Often, the park rangers’ violent tactics drive local villagers to aid poachers in order to make a living in the impoverished rural areas of Africa.
“The Baka are the eyes and ears of the forest and could really help conservation,” indigenous rights activist Charles Jones Nsonkali told BuzzFeed. “But they are treated as the enemy instead.”
African elephants, rhinos, cheetahs and other animals have been poached for decades because of the price their ivory and skins can bring on the market in countries such as China.
China banned the sale of ivory at the end of 2017, but roughly a fifth of Chinese businesses planned to continue marketing it, even if they had to do so illegally, The Washington Post reported at the time.

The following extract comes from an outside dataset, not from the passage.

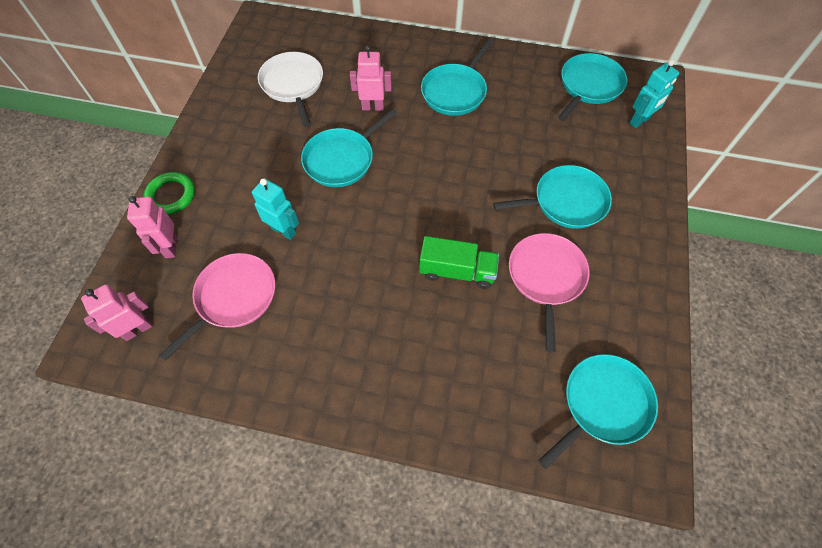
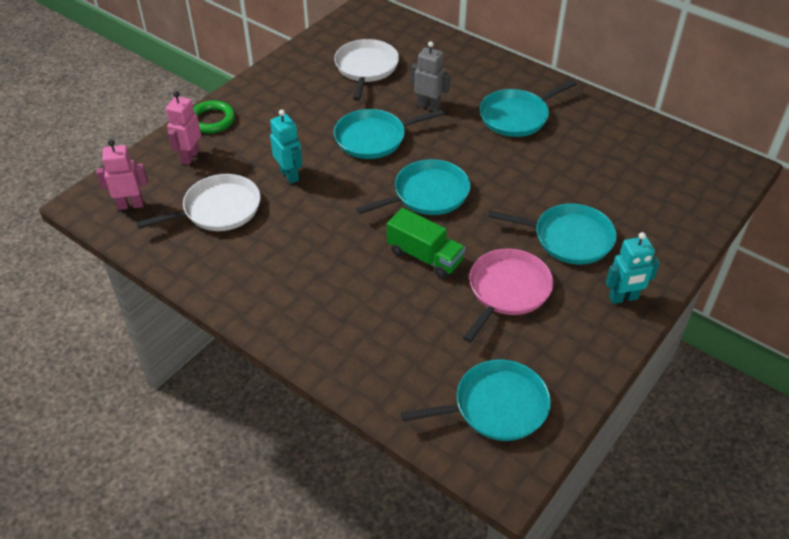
camera: 25 degrees right, 15 degrees down
(233, 298) = (218, 209): pink pan -> white pan
(373, 107) = (428, 106): pink robot -> grey robot
(589, 86) = (660, 151): turquoise pan -> turquoise pan (427, 194)
(639, 121) = (695, 196): turquoise robot -> turquoise robot (623, 298)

Wildlife experts have floated setting up trophy hunting programs to curb illegal killings. Trophy hunters spend tens of thousands of dollars to kill one trophy animal, and much of that money is invested directly into the communities that promise to keep and protect endangered animals from poachers.
Per customer, trophy hunting raises hundreds, if not thousands of times more revenue than tourists and encourage local communities that supply guides, lodging and supplies to protect herds of endangered animals for hunters to hunt from.
The Trump administration announced it would allow the importation of some trophy hunt animals on a case-by-case basis, but has slow-walked the policies implementation.